Problem requirements: Would you restate the entries below word for word, leaving out the images?

Source records:
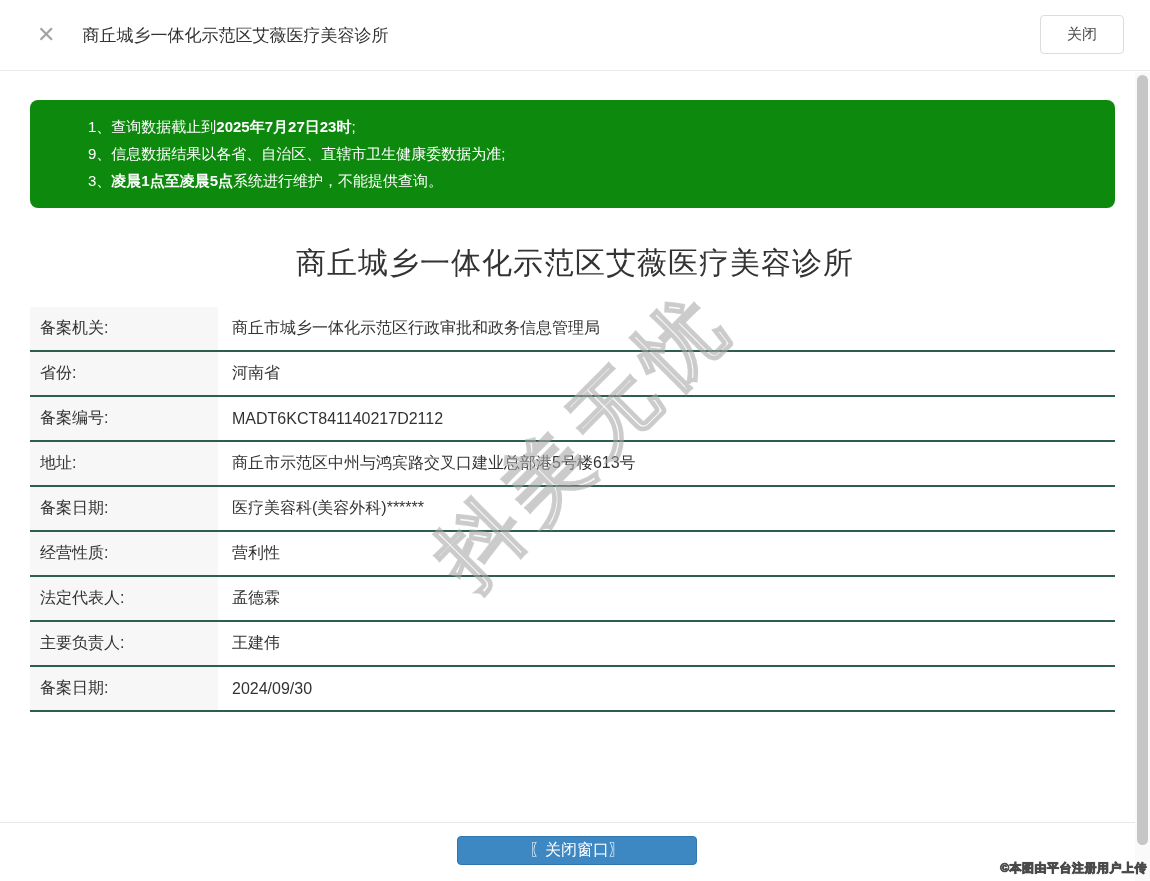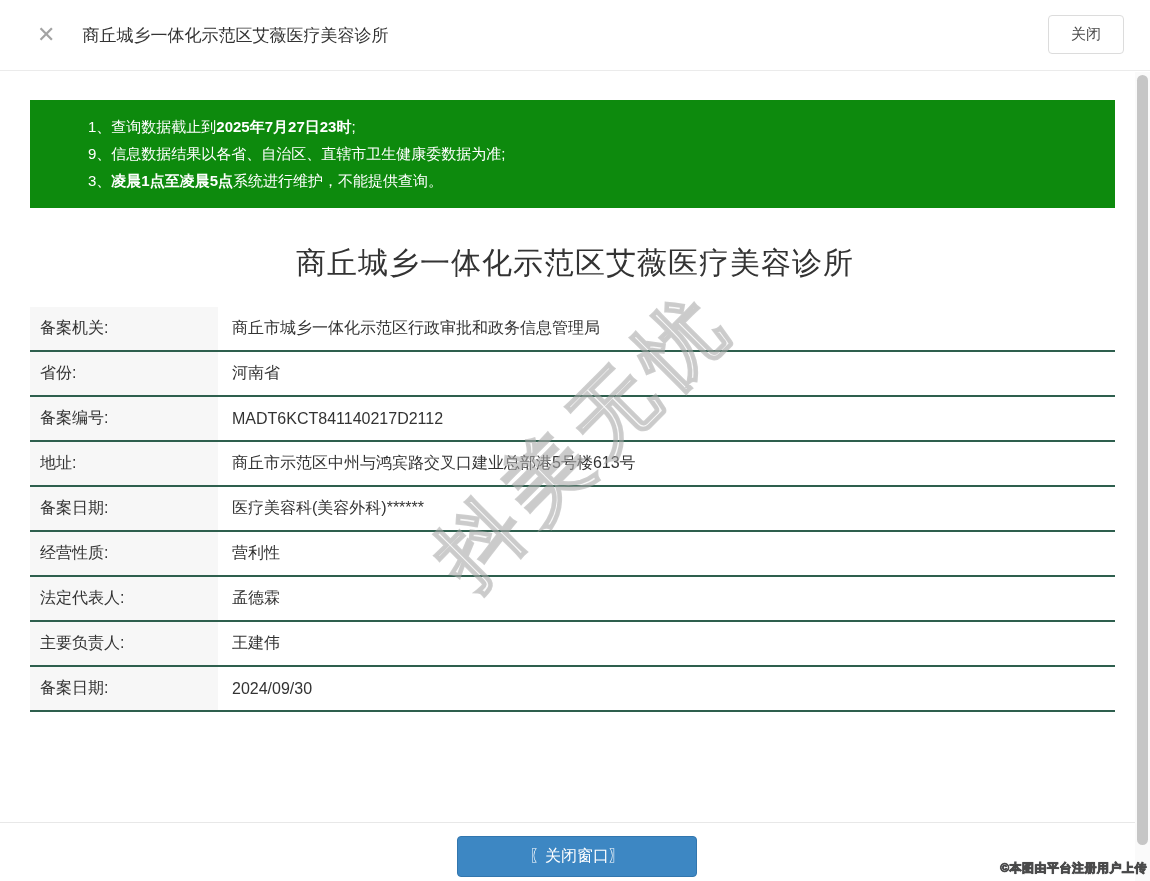--- a/index.html
+++ b/index.html
@@ -30,21 +30,21 @@
   }
   .header-title {
     margin-left: 27px;
     font-size: 17px;
     color: #333;
   }
   .close-btn {
     position: absolute;
     right: 26px;
     top: 15px;
-    width: 76px;
+    width: 84px;
     height: 39px;
     background: #fff;
     border: 1px solid #dcdcdc;
     border-radius: 4px;
     font-size: 15px;
     color: #4a4a4a;
     cursor: pointer;
     font-family: inherit;
   }
   
@@ -60,21 +60,21 @@
     top: 3px; left: 2px;
     width: 11px; height: 770px;
     background: #c6c6c6;
     border-radius: 6px;
   }
   
   .content { position: relative; z-index: 2; }
   .notice-box {
     margin: 29px 35px 0 30px;
     background: #0d8a0d;
-    border-radius: 0;
+    border-radius: 8px;
     padding: 13px 20px 14px 58px;
     color: #ffffff;
     font-size: 15px;
   }
   .notice-line { line-height: 27px; }
   .notice-line b { font-weight: bold; }
   .page-title {
     margin-top: 35px;
     text-align: center;
     font-size: 30px;
@@ -113,21 +113,21 @@
   
   .footer-sep {
     position: absolute;
     left: 0; top: 822px;
     width: 1150px; height: 1px;
     background: #e8e8e8;
   }
   .close-window-btn {
     position: absolute;
     left: 457px; top: 836px;
-    width: 240px; height: 41px;
+    width: 240px; height: 29px;
     background: #3d87c3;
     border: 1px solid #3276ae;
     border-radius: 4px;
     color: #ffffff;
     font-size: 16px;
     cursor: pointer;
     font-family: inherit;
   }
   .upload-note {
     position: absolute;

Task answer:
--- a/index.html
+++ b/index.html
@@ -30,21 +30,21 @@
   }
   .header-title {
     margin-left: 27px;
     font-size: 17px;
     color: #333;
   }
   .close-btn {
     position: absolute;
     right: 26px;
     top: 15px;
-    width: 76px;
+    width: 84px;
     height: 39px;
     background: #fff;
     border: 1px solid #dcdcdc;
     border-radius: 4px;
     font-size: 15px;
     color: #4a4a4a;
     cursor: pointer;
     font-family: inherit;
   }
   
@@ -60,21 +60,21 @@
     top: 3px; left: 2px;
     width: 11px; height: 770px;
     background: #c6c6c6;
     border-radius: 6px;
   }
   
   .content { position: relative; z-index: 2; }
   .notice-box {
     margin: 29px 35px 0 30px;
     background: #0d8a0d;
-    border-radius: 0;
+    border-radius: 8px;
     padding: 13px 20px 14px 58px;
     color: #ffffff;
     font-size: 15px;
   }
   .notice-line { line-height: 27px; }
   .notice-line b { font-weight: bold; }
   .page-title {
     margin-top: 35px;
     text-align: center;
     font-size: 30px;
@@ -113,21 +113,21 @@
   
   .footer-sep {
     position: absolute;
     left: 0; top: 822px;
     width: 1150px; height: 1px;
     background: #e8e8e8;
   }
   .close-window-btn {
     position: absolute;
     left: 457px; top: 836px;
-    width: 240px; height: 41px;
+    width: 240px; height: 29px;
     background: #3d87c3;
     border: 1px solid #3276ae;
     border-radius: 4px;
     color: #ffffff;
     font-size: 16px;
     cursor: pointer;
     font-family: inherit;
   }
   .upload-note {
     position: absolute;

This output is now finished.